> [TESTO DELLA PAGINA]
■ ■ ■ ■ ■
Policy by gaming: EVOKE e altre storie

Qualche settimana fa sono entrato a fare parte di un’organizzazione semisegreta che nel 2020 salverà il mondo. Per ora ci stiamo solo addestrando, ma sappiamo già che tra dieci anni il nostro capo, il misterioso Alchemy, chiamerà, e allora dovremo entrare in azione. Grazie all’addestramento la sua chiamata non ci coglierà impreparati.

Sto giocando a EVOKE. Si tratta di un gioco di realtà alternativa (ARG, per alternate reality game) lanciato dalla Banca Mondiale. L’idea originale è di educare i giovani, soprattutto africani, all’innovazione sociale e allo sviluppo, usando il gioco come ambiente di apprendimento (qui il post di annuncio sul blog della Banca Mondiale).

Gli ARG promettono bene come ambienti di apprendimento. Se li progetti bene sono molto più coinvolgenti delle lezioni in classe. Hanno due vantaggi. Uno è la dinamica di gioco: ti assegnano delle missioni, e quando riporti di averle portate a termine (in EVOKE si fa scrivendo post su un blog) l’interfaccia di gioco ti ricompensa con punti, promozioni di livello, riconoscimenti etc. C’è un piacere profondo nel vedere il tuo cruscotto che si illumina con le missioni compiute. L’altra è la narrazione: le storie toccano qualcosa che è cablato in profondità nella nostra corteccia cerebrale, per cui “ehi, leggiti qualcosa sulla scarsità d’acqua – è bene che se ne sappia di più” ci suona diversissimo da “Agente Alberto, Alchemy ha bisogno che tu salvi il mondo dalla minaccia della scarsità d’acqua! Fai una ricerca sui modi innovativi di affrontare il problema, e condividila con la nostra organizzazione segreta” – anche se, naturalmente, all’atto pratico è la stessa cosa. Nonostante alcuni problemi residui di progettazione (come le difficoltà di trovare le migliori missioni per un novellino che volesse orientarsi, o i quests, che a quanto pare non hanno influenza sulla dinamica di gioco), EVOKE sfrutta questi vantaggi abbastanza bene. Man mano che gioco, completando missioni e ricevendo punti e commenti da altri agenti, sento la trazione quasi fisica che i gamers conoscono bene.
■ ■ ■ ■ ■
> [DATI DEL COMPITO]
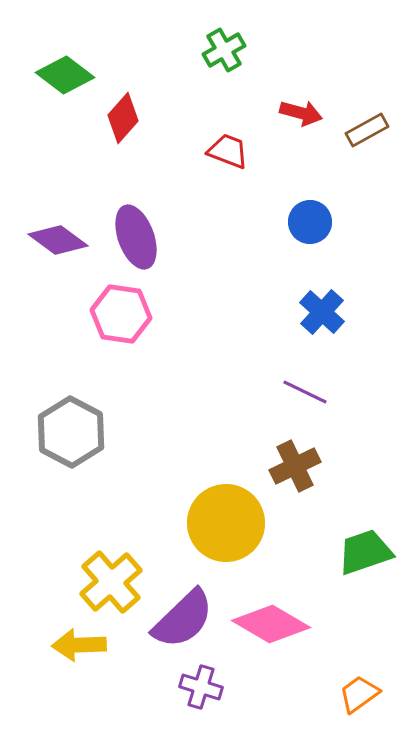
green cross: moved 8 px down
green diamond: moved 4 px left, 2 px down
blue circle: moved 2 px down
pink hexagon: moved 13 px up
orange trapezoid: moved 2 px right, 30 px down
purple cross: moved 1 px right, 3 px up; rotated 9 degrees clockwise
■ ■ ■ ■ ■
> [ATTIVITÀ DA SVOLGERE]
1: Trascrivi il tratto del testo su EVOKE che va da "Sto giocando a" fino a "della Banca Mondiale).".
2: Riporta come elenco numerato tutte le righe delle voci sul movimento delle forme, escludendo le righe vuote e omettendo le immagini.
Il testo e le voci non hanno alcun legame tra loro.

> [LE SOLUZIONI]
1:
Sto giocando a EVOKE. Si tratta di un gioco di realtà alternativa (ARG, per alternate reality game) lanciato dalla Banca Mondiale. L’idea originale è di educare i giovani, soprattutto africani, all’innovazione sociale e allo sviluppo, usando il gioco come ambiente di apprendimento (qui il post di annuncio sul blog della Banca Mondiale).

2:
1. green cross: moved 8 px down
2. green diamond: moved 4 px left, 2 px down
3. blue circle: moved 2 px down
4. pink hexagon: moved 13 px up
5. orange trapezoid: moved 2 px right, 30 px down
6. purple cross: moved 1 px right, 3 px up; rotated 9 degrees clockwise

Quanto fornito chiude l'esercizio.